Brain Donation and Brain Banks

As can be concluded from the examples above, donations of postmortem brain tissue for research are necessary if we are to achieve a better understanding of the physiological functions of the human brain and their alterations in neuropsychiatric disorders. It should be noted that neuropsychiatric disorders are in general the result of an interaction between genetic and epigenetic factors that cause changes in brain development, resulting in vulnerability to environmental stress and functional disorders. Research with donated postmortem human tissue is, therefore, one of the most effective means of studying and gaining an understanding of these complex disease processes. The only way to determine the differences between illness and normality is to experimentally compare the diseased brain with a similar sample from normally-functioning controls without brain disorders. To make such comparisons, scientists need to have both diseased and normal control brain tissues that should be matched for many factors such as age, sex, agonal state, postmortem time, and hour and season of death, and the patients should be extensively documented in terms of clinical history and neuropathology [52]. Controls are thus just as important as cases with neuropsychiatric disorders. The above aspects require well-organized brain banks.

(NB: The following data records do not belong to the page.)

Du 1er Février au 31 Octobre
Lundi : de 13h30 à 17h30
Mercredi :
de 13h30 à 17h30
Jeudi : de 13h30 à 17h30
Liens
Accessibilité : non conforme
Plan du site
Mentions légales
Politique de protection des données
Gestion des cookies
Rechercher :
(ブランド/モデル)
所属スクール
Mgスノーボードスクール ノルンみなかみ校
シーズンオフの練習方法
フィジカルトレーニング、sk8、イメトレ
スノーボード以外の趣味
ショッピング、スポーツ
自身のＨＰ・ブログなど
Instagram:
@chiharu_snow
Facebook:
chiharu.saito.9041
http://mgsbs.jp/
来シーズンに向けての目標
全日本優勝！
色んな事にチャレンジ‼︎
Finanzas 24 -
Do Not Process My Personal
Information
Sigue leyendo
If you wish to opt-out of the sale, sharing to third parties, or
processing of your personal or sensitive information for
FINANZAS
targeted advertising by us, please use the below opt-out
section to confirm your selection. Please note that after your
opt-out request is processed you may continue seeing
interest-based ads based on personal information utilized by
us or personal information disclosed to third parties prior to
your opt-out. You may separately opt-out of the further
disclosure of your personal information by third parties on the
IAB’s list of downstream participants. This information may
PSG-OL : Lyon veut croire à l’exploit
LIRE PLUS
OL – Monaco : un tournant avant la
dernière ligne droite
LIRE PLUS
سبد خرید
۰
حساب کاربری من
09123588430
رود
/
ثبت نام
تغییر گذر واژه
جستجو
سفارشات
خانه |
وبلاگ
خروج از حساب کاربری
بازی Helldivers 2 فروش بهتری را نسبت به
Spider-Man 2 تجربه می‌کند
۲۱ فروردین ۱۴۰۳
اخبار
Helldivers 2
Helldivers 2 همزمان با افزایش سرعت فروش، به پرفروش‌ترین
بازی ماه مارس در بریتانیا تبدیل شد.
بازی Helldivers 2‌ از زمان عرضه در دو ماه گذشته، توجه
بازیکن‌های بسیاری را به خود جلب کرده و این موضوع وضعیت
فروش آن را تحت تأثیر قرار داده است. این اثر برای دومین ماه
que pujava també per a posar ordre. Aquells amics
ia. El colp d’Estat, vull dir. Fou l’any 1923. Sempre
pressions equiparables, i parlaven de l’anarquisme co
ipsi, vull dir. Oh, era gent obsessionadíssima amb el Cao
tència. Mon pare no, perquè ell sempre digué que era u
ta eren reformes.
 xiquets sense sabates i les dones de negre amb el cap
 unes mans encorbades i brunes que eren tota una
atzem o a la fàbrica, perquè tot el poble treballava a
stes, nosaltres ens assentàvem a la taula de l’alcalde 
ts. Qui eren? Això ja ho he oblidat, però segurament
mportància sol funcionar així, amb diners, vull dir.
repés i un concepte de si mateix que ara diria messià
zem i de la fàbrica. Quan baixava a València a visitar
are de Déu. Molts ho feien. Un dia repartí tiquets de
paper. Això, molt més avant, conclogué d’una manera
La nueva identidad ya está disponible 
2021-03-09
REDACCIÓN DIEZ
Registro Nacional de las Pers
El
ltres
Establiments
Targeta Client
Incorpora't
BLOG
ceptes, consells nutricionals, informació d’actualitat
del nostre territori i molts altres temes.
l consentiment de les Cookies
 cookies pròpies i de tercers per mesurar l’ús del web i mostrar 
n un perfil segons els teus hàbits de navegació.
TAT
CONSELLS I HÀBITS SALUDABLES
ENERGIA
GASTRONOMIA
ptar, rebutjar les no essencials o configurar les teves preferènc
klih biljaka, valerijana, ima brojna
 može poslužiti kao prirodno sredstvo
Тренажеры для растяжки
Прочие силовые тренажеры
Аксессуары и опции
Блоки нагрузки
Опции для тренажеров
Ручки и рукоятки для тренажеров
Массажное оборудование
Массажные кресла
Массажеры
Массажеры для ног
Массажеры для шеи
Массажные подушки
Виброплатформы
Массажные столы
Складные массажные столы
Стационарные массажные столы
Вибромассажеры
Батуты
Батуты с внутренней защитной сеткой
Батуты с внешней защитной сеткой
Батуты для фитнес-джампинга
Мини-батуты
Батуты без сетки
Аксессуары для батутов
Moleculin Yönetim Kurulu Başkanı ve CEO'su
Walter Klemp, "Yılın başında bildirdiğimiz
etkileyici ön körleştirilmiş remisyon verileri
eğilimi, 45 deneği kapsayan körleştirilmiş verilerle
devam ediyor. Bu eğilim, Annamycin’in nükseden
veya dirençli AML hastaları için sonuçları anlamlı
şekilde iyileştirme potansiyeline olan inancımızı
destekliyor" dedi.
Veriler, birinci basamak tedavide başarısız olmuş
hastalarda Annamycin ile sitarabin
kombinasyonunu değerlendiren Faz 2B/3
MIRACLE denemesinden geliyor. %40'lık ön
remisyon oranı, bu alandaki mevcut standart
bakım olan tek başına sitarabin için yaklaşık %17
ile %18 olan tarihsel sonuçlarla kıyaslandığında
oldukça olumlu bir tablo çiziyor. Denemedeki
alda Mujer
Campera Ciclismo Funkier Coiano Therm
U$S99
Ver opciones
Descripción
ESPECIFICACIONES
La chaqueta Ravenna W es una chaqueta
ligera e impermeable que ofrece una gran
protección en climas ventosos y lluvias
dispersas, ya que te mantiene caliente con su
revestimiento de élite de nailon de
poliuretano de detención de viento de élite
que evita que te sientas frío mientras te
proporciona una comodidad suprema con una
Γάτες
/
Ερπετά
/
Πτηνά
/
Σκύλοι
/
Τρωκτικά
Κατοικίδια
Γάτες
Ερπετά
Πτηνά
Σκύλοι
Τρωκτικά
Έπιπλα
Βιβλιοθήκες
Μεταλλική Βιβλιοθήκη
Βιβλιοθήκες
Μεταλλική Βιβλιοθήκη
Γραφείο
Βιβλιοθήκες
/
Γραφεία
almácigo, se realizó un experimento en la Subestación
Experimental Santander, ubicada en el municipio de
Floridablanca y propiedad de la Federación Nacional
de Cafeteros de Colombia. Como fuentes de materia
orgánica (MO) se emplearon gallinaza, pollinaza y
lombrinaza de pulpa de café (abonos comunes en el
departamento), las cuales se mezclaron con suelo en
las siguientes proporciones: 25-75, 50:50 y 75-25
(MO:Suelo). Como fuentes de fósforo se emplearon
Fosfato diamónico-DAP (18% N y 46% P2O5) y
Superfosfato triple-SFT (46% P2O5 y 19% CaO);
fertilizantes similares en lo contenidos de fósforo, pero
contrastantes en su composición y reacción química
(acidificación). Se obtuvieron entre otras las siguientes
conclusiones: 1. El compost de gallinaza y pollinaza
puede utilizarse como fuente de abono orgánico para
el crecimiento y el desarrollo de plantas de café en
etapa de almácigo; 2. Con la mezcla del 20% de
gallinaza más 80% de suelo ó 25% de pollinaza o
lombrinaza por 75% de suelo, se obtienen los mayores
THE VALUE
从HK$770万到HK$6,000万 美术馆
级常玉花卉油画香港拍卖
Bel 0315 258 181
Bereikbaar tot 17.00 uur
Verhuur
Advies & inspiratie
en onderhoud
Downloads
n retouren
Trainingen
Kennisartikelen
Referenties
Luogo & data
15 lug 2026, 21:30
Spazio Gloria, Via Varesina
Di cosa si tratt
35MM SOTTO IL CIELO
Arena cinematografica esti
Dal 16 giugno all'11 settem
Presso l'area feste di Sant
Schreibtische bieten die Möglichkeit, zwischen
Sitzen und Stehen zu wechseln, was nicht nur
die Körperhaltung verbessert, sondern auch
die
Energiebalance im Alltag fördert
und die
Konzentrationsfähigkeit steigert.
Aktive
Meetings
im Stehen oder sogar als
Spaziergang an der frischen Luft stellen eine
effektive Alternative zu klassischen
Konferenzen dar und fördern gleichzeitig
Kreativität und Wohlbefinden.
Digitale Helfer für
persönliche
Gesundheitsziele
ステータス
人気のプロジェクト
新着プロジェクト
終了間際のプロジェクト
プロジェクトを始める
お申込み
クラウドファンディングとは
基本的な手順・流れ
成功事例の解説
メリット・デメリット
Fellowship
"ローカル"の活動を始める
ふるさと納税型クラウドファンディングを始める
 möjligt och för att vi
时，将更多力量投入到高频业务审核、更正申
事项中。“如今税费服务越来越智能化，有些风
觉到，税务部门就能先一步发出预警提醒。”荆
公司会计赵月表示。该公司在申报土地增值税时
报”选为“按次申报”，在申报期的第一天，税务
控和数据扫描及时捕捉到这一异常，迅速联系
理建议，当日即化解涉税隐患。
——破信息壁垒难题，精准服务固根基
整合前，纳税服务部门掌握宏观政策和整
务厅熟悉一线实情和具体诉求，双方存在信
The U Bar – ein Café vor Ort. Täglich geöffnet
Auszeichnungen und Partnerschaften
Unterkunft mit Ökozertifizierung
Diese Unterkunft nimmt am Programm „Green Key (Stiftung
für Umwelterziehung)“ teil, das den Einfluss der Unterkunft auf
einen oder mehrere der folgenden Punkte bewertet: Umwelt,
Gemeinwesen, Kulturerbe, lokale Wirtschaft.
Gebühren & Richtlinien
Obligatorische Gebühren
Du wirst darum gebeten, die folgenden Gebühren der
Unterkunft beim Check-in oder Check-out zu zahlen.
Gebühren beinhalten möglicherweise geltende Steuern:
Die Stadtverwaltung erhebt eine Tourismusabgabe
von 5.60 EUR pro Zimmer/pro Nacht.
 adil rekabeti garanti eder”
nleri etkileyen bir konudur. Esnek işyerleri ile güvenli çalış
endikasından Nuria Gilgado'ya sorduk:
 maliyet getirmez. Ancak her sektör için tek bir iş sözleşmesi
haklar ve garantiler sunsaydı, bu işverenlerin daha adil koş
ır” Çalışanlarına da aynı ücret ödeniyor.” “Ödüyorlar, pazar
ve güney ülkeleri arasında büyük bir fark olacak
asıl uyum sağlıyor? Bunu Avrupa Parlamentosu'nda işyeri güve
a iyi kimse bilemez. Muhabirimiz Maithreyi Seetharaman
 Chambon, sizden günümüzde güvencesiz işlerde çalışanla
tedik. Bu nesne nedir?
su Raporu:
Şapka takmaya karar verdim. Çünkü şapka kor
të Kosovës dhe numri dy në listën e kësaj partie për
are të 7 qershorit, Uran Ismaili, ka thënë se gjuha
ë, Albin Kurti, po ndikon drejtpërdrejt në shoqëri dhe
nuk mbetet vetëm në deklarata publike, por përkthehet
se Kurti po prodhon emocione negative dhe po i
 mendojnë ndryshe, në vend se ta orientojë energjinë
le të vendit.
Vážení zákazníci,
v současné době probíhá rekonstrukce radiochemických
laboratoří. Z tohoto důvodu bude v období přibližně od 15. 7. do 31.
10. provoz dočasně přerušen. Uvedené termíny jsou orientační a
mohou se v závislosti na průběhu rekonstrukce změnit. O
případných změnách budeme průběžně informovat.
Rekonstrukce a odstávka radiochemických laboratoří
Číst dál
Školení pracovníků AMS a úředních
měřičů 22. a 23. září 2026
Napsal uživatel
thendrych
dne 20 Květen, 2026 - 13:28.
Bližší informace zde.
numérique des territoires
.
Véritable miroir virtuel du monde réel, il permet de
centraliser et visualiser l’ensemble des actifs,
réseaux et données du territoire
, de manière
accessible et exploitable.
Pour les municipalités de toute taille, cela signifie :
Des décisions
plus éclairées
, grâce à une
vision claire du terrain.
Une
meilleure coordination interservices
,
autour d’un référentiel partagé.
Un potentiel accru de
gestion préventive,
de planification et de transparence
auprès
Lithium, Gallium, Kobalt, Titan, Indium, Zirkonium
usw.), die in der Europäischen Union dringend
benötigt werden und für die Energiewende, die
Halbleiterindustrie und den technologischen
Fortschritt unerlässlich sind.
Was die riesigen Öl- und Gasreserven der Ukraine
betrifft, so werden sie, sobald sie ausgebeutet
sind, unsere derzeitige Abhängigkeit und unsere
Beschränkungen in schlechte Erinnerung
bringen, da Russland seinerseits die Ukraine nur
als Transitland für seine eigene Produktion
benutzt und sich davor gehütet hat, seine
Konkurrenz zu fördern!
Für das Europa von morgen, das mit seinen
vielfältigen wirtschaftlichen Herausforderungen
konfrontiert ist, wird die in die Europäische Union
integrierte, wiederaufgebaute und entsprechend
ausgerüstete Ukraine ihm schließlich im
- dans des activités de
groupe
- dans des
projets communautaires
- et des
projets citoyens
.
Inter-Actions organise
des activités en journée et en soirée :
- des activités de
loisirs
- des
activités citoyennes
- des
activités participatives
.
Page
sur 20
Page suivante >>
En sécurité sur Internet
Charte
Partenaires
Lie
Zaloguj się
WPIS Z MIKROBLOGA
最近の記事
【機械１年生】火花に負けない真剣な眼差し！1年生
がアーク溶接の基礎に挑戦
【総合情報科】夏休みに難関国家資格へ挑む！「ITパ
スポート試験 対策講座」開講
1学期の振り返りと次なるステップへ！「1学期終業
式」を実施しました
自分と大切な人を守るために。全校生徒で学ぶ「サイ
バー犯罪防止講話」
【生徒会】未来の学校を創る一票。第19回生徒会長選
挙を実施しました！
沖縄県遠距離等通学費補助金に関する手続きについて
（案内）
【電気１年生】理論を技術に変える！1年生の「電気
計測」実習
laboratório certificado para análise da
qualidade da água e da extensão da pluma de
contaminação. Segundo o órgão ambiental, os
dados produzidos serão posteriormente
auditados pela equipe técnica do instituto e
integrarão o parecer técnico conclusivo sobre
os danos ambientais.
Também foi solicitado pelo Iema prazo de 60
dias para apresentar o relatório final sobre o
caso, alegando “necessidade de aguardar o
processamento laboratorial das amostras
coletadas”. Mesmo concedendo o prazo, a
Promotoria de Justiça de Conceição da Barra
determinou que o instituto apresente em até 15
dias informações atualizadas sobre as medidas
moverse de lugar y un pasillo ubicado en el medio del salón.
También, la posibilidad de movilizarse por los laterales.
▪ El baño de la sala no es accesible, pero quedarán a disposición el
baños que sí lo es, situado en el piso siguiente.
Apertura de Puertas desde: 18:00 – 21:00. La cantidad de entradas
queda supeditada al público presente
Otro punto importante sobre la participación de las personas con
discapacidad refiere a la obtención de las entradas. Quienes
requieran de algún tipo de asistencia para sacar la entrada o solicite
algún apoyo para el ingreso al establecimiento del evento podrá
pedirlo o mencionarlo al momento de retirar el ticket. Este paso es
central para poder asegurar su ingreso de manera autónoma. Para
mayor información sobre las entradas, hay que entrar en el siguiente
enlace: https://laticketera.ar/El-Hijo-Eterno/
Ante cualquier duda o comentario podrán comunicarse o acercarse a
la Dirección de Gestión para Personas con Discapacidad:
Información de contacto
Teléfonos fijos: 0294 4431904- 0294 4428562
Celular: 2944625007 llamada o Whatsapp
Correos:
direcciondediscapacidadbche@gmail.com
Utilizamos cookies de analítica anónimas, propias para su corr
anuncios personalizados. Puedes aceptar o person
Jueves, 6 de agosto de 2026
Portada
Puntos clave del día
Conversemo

Anyone who wishes to support scientific research by donating his or her brain after death can become a donor. By providing written consent, the donor becomes registered in the donor database of a brain bank. A human brain bank is an organization that stores and provides well-documented high-quality postmortem brain tissue from patients with different brain disorders and well-matched controls to be used by research groups. Information about the disease process and about what treatments the donors and controls receive is needed. In addition, microscopic investigation by a neuropathologist is indispensable to confirm the clinical diagnosis and the possible presence of other neuropsychiatric disorders. One of the major goals of a human brain bank is to facilitate research into the most prevalent neuropsychiatric disorders, but the study of controls can also reveal crucial information about the way a healthy brain functions. Innovative research using human brain tissue may lead to major breakthroughs in our understanding of the human brain in health and disease and may yield novel therapeutic strategies to treat brain disorders.

Brain banks are currently well established in high-income countries and use standardized operational procedures to support collaborative studies across the world [53]. Recently, the China Brain Bank Consortium has been set up, with standardized brain banking procedures with advice from international experts, and a tissue-sharing system is under construction [54]. This will provide an important addition to neuroscience research in China.

Conclusions

To sum up, human brain slice culture is an emerging experimental system that effectively keeps the complex in vivo neuronal network intact, and seems to be a useful strategy to study the cellular and molecular mechanisms underlying the pathophysiology of neuropsychiatric disorders, and to evaluate potential therapeutic treatments for such diseases. The infrastructure needed for the availability of such an endeavor, involving brain banks that provide clinically and neuropathologically well-documented postmortem brain tissue, is being set up in China.